Every time I stray from my practice, I pay the consequences. Anxiety, depression, and general tension skyrocket. I get visibly unhealthy. My physiological stress responses can become crippling. My relationships suffer.
And every time I come back to it, I have this long conversation with myself – akin to the one you you’ve been reading all month, reminding myself of the myriad ways my life is better when I just fucking do what I know I should do.
From my low point, it takes a few days of considerable walking meditation, but soon my emotions will unravel. My life will feel much lighter after every practice. It becomes a long-lasting, steady energy that fills my days.
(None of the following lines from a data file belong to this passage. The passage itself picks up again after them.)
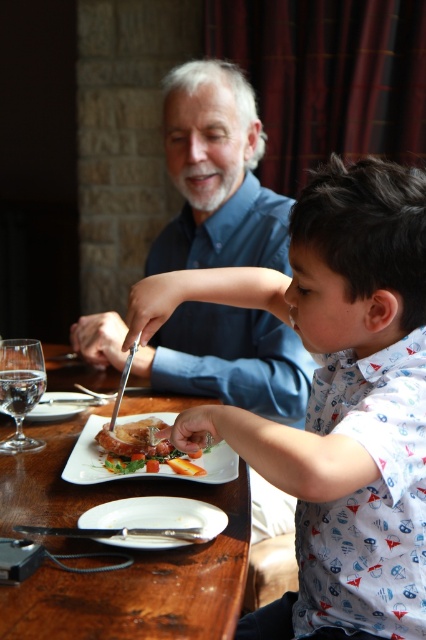
You are a chef preparing a dish and need to place the golden brown crispy chicken at center on top of the white matte plate at lower center. Can you do this without the plate breaking?

The white matte plate at lower center is thinner than golden brown crispy chicken at center, so it may not be able to support the chicken properly. Choose a sturdier plate instead.

You are a waiter in a restaurant and need to place a new wine glass on the table. The existing clear glass wine glass at left is already occupied. Where should you place the new glass so it doesn not block the view of the wooden table at center?

The new wine glass should be placed to the right of the clear glass wine glass at left, since the wooden table at center is already positioned to its right and moving the new glass further right would keep it out of the way while maintaining visibility of the table.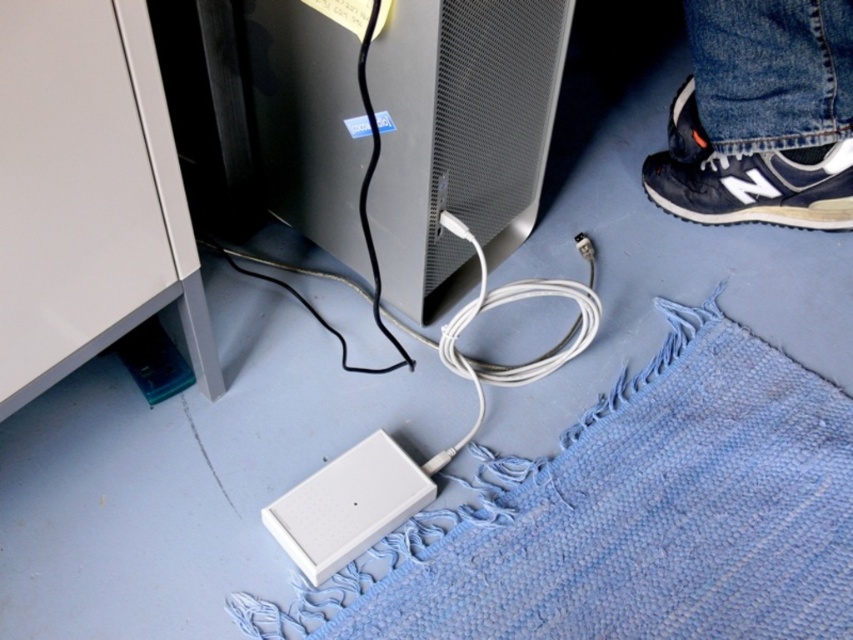
Question: Which point is farther to the camera?

Choices:
 (A) (811, 118)
 (B) (409, 253)

Answer: (A)

Question: Can you confirm if satin black monitor at center is wider than black leather shoe at lower right?

Choices:
 (A) yes
 (B) no

Answer: (A)

Question: Does satin black monitor at center have a larger size compared to black leather shoe at lower right?

Choices:
 (A) yes
 (B) no

Answer: (A)

Question: Does satin black monitor at center appear over black leather shoe at lower right?

Choices:
 (A) yes
 (B) no

Answer: (B)

Question: Which of the following is the farthest from the observer?

Choices:
 (A) (341, 164)
 (B) (727, 0)

Answer: (B)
I find more patience, acceptance, and insight with every trip to my woodsy stomping ground.
Within a few weeks, I can’t imagine another way of living. My creative endeavors explode. My writing is directed. My life is cleaner and freer of unconscious influences. My relationships flourish. I feel better about where I’ve been and where I’m going. I’m grateful for all the parts of my life. I sense – what the fuck is that – optimism?
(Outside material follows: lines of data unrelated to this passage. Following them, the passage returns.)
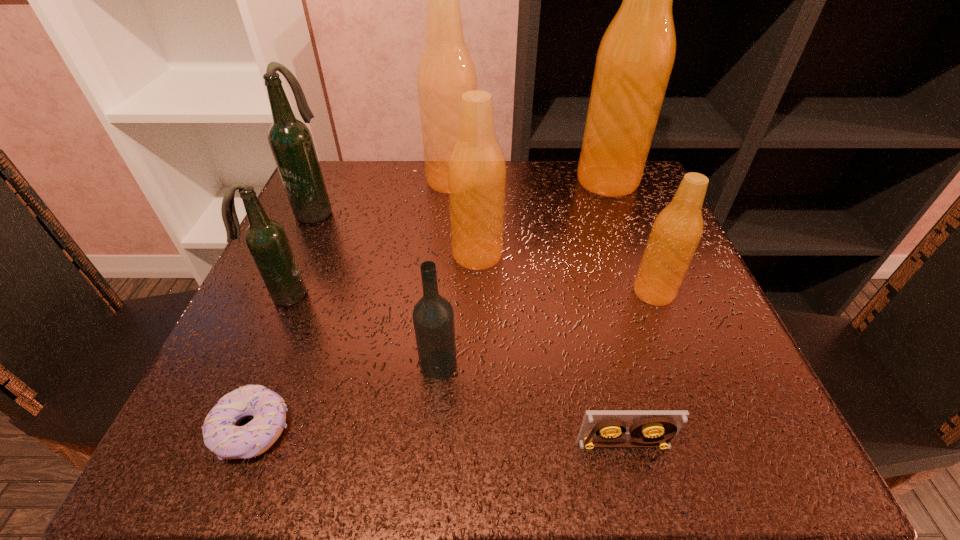
The image size is (960, 540). Find the location of `object at the near right corner`. object at the near right corner is located at coordinates (653, 428).

The height and width of the screenshot is (540, 960). I want to click on free space at the far edge, so click(427, 221).

Locate an element on the screen. This screenshot has height=540, width=960. vacant space at the near edge is located at coordinates (539, 421).

In order to click on vacant space at the left edge in this screenshot , I will do point(349,255).

Where is `vacant space at the right edge`? This screenshot has height=540, width=960. vacant space at the right edge is located at coordinates (607, 267).

The image size is (960, 540). Identify the location of vacant space at the far left corner of the desktop. (324, 170).

Find the location of a particular element. This screenshot has width=960, height=540. free spot at the near right corner of the desktop is located at coordinates (774, 453).

Image resolution: width=960 pixels, height=540 pixels. Identify the location of vacant region between the seventh farthest object and the eighth shortest object. (445, 273).

Find the location of a particular element. This screenshot has width=960, height=540. vacant space in between the bigger dark beer bottle and the vodka is located at coordinates (377, 288).

Locate an element on the screen. free space between the nearer dark beer bottle and the doughnut is located at coordinates (269, 362).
And I know that I’m in control of myself again.
The theme of this entry is using exercise to improve your life, not just your butt. And why you HAVE TO EXERCISE for mental health and trauma management. Even when you have really great excuses not to.
Unmanaged trauma brain is a tension magnet
Do you ever wake up feeling immediately upset, angry, or anxious? Maybe the feelings aren’t obvious… but something is wrong. It’s lingering under the surface.
You’re tense. You’re having angry conversations in your head. You’re already hating the day and you haven’t even started yet. You’re weirdly exhausted and fed up with everything. Your brain feels distracted and scattered all day long. Your anxiety steadily increases as the hours pass. You’re generally operating with the understanding that you “aren’t all there.” Staring at walls seems fun.
You need to exercise in the morning. And you should make it the most removed-from-everything, nature-y cardio you can muster. And find at least an hour in your day to do it. Sometimes two would be better.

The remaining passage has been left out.